Greater Manchester has seen the biggest rise in house prices of any city-region in England and Wales with homes now almost four times more expensive than they were 20 years ago, data has revealed.

In 2002 the average house price in the area was £65,845 compared to £215,210 in 2022 – a rise of 250%, data from the Office for National Statistics shows. 

It is no secret that house prices have continued to rise throughout the UK with more demand and a low supply and nationwide property costs have risen by more than 175% since 2002. 

However, the rise in house prices does not correlate to an increase in wages, which have only increased by 61.06%. 

This lack of correlation has meant that first-time buyers are facing the toughest conditions in 70 years to buy a home according to the Building Societies Association (BSA) – the voice of all 42 building societies.

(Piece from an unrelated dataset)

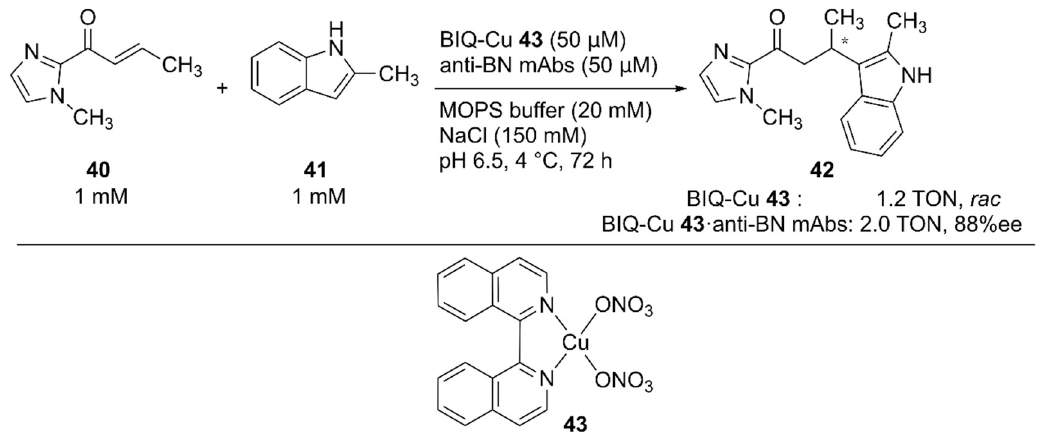
Figure 8. Friedel–Crafts reaction catalyzed by BIQ-Cu 43 · anti-BN mAbs. Adapted from [66].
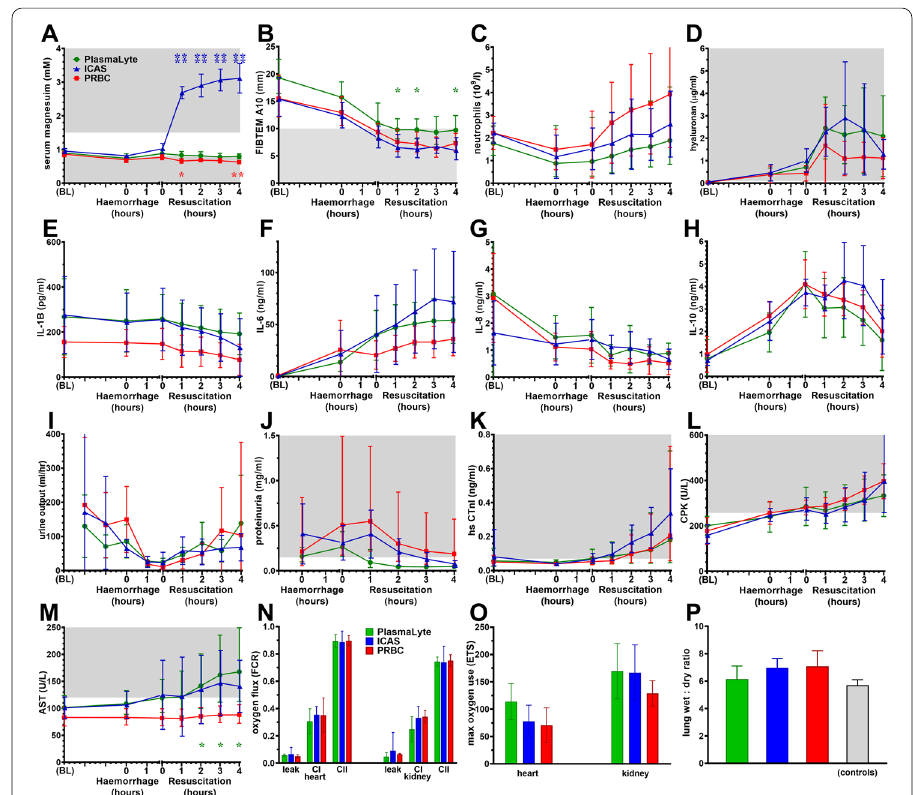
Fig. 6 Treatment effects on inflammation and organ function. A Serum magnesium. B 10 min ROTEM amplitude (A10) in FIBTEM. C Circulating neutrophil count. D Serum hyaluronan; inflammatory cytokines in plasma ( E ) IL‑1β, ( F ) IL‑6, ( G ) IL‑8, and ( H ) IL‑10. I Urinary output. J Proteinuria. K Serum cardiac troponin‑I. L Serum creatine phosphokinase. M Serum aspartate aminotransferase. N Cardiac and renal tissue mitochondrial oxygen consumption (FCR: flux‑controlled ratio), background vs. complex I and II. O Total mitochondrial electron transfer capacity; and ( P ) lung wet/dry ratios. Data shown as mean or geometric mean according to normality test, with 95% confidence intervals. Mixed model ANOVA with Tukey correction for multiple comparisons; * p < 0.05, ** p < 0.01, *** p < 0.001, **** p ,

Paul Broadhead, Head of Mortgage and housing at the BSA said: “The biggest challenge for first-time buyers is affordability – both affording the cost of buying a home and the cost of owning a home.

“Balancing supply and demand is key and we have seen many interventions that support demand but very little on housing supply. 

“The result has been house price increases well above wage growth, leading ultimately to greater affordability issues for future new first-time buyers.”

Salford experienced the highest house price increase in England and Wales over the past 20 years, rising by 307.4% and almost twice that of the national average.  

But in the last twenty years wages rose by 68.97%, 8% over the national average and ranking 71st among all local authorities in the country.

SteadyStateManchester believe that the hike is largely due to the mass regeneration scheme and an influx of foreign investors alongside the arrival of MediaCity and its proximity to Manchester City Centre. 

Dr Johnathan Silver told the BBC that the increase in house price was a good example of what is happening across Manchester. 

He said: “What should be homes for Manchester are being turned into assets and security boxes for offshore wealth.”

Bolton saw the smallest change in house prices in this period, however they still more than doubled.

But the town also experienced the lowest wage increase, with average income rising by 51.77% – 10% lower than the national average and placed Bolton 255th among all UK local authorities for wage growth. 

Charlotte Hughes, a office administrator at a primary school in Bolton said: “The wages are lower in Bolton so it’s harder to save for a deposit. 

“Most young people I know are returning from renting to live with parents to help them save up.

“There needs to be more schemes and incentives for first time buyers and maybe some courses in what to expect.”